Indeks Kospi Naik 0,80 Persen

foto: istimewa

Pasardana.id - Indeks Kospi di Bursa Efek Korea, Seoul, Korea Selatan, naik 23,64 poin, atau sekitar 0,80 persen, pada Jumat (19/11/2021), menjadi 2.971,02.

Volume perdagangan moderat mencapai 649 juta saham senilai 10,9 triliun won atau sekitar US$9,2 miliaar, dengan saham yang naik melampaui yang turun 431 berbanding 403.

Angka indeks naik dipicu aksi beli investor asing dan institusi. “Indeks Kospi terpengaruh positif penguatan Nasdaq seiring kembali stabilnya imbal hasil obligasi Amerika Serikat. Membaiknya kondisi pasar saham Tiongkok juga mendukung pergerakan naik yang berlangsung,” jelas Lee Kyung-Min, analis Daeshin Securities, seperti dikutip Yonhap News.

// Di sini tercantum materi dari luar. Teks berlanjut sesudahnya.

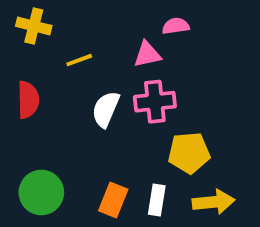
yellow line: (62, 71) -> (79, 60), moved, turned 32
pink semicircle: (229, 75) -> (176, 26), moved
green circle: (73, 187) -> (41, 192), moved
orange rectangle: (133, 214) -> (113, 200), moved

Investor asing dan institusi masing-masing meraup saham senilai 231 miliar won dan 75 miliar won, sedangkan investor ritel melepas saham senilai 352 miliar won.

Saham perusahaan teknologi Samsung Electronics dan SK Hynix masing-masing melonjak 1,42 persen dan 1,36 persen. Saham perusahaan biofarmasi Samsung BioLogics melambung 6,06 persen setelah jumlah kasus baru virus Corona (COVID-19) mencapai 3.000 kasus per hari selama tiga hari beruntun.

Saham perusahaan manufaktur produk elektronik LG Electronics melambung 8,98 persen setelah LG Magna e-Powertrain dikabarkan berpeluang ditunjuk sebagai pemasok suku cadang mobil elektrik yang dikembangkan Apple Inc.

Saham perusahaan otomotif Hyundai Motor melonjak 2,2 persen, saham perusahaan kimia LG Chem sebaliknya anjlok 2,32 persen.

Nilai tukar won melemah terhadap dolar AS, turun 4,9 won dari sesi sebelumnya mnejadi 1.185,3 won per dolar AS.

Secara umum bursa saham Asia diliputi sentimen negatif hari ini, dengan indeks MSCI Asia Pasifik di luar Jepang turun 0,44 persen.

Indeks S&P/ASX 200 di Bursa Australia naik 17,30 poin, atau sekitar 0,23 persen, menjadi 7.396,50. Di Asia Tenggara, indeks utama perdagangan saham Bursa Singapura, Thailand, Vietnam, dan Filipina melemah, sedangkan Bursa Malaysia dan Indonesia menguat.

Indeks Shanghai Composite di Bursa Efek Shanghai, Tiongkok, melonjak 39,66 poin, atau sekitar 1,13 persen, menjadi 3.560,37. Indeks Hang Seng di Bursa Efek Hong Kong merosot 269,75 poin, atau sekitar 1,07 persen, menjadi 25.049,97.